Sure, some people, no matter how much we try, can’t be made to have true person-to-person relations where each party values the simple humanity of the other. Those people, per Buber (and per you!) will stay “egos.”
But when people treated her with dignity, notwithstanding her hateful veneer that made it hard to accept that she, too, is a human being and seeking recognition from other people simply as a human being (not just as human megaphone for a disgusting ideology).
So I really think you’re into something with this (and I really think you’ve distilled Buber’s brilliance into a blog-sized digestible concept, which, in my humble opinion, is no small feat, and an accomplishment for which you should take a lot of deserved credit and plaudits).
Thanks for giving me something wonderful to wake up to!
Unless I’m reading you wrong. So I guess I should have asked, rather than told, you about whether the Buber quote and his idea is similar to what you are saying. Am I understanding you right on that? Or did I miss the mark and you meant something completely different with regards to engagement with people who may, on the surface, seem not to deserve engagement or respect?
Wow, thank you for your kind words, they really mean a lot to me.
I haven't heard of Buber before, however now I will check him out, he sounds right up my street.
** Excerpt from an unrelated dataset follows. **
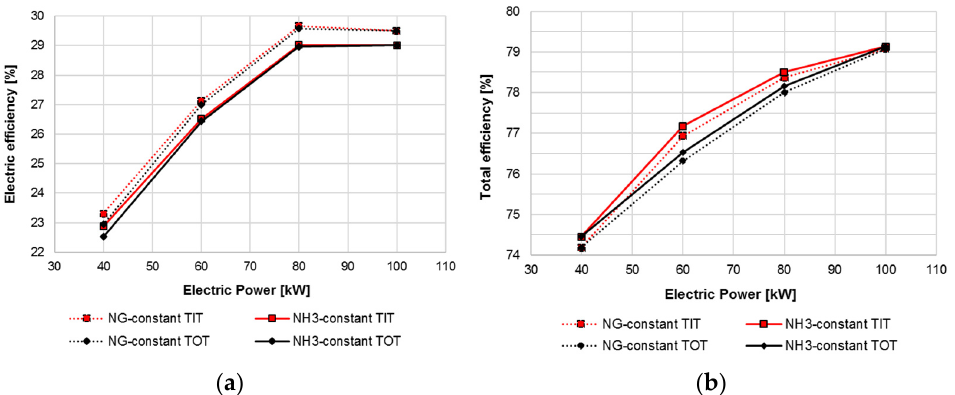
Figure 11. Effects of replacing NG with NH 3 , by varying part ‐ load control strategy, on: (a) electric efficiency; ( b ) thermal efficiency.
I like the parallel you draw, and yes, I would say I'm talking about a similar thing, it is about connection on a human level and the dropping of ego.
It is like the other story I reported on in the last article twinned with this one, Sarah Silverman could really have flexed her ego and wrote a response that would have had lots of people laughing and retweeting. However she decided to drop her egotistical response and try and connect with her abuser on a human level.
Sure enough, when she read his timeline, she recognised pain behind his anger, that revealed that his feelings of resentment came from being abused as a child and having chronic back problems, and not enough money to treat them.
Because of her dropping her ego and making that connection, she has not only given this man hope by paying his medical bills, but also spread some of that love and understanding by inspiring the man to try and give back to his community.
Human interaction is so complex, and often simplifying algorithms, like the Facebook learning AI, subvert and confuse our communications. However sometimes, we can see past that and just simply, connect.
Thanks again for the comment and Buber tip off :-)
Cg
You're very welcome! If you end up reading any of Buber's work, I'd love to discuss it! (As you can imagine, "Buber's Philosophy" isn't something that most people care to sit around talking about, so it would be uniquely enjoyable for me...and I do think your worldview seems to match up very close with his, and consequently, mine).
It's probably hard for a lot of people to hold the kind of cognitive dissonance in their heads that's required to accept what you said and grasp insofar as human interaction is very complex in a broadly conceptual sense, but, at the same time, extremely simple when you drill down to the basic idea that human beings want and need to connect. That kind of connecting seems largely supra-rational insofar as it requires the kicking out of the ego and the kicking in of a more basic empathy.
But while I flail around trying to explain it here, you said it much better in your post, so again, it's very much appreciated and I hope a lot of people really read and absorb this!
Thanks again, and you should read The Dice Man if you haven't already, it's a disturbingly hilarious work of fiction, about a man trying to completely destroy his ego by letting a dice take all his decisions.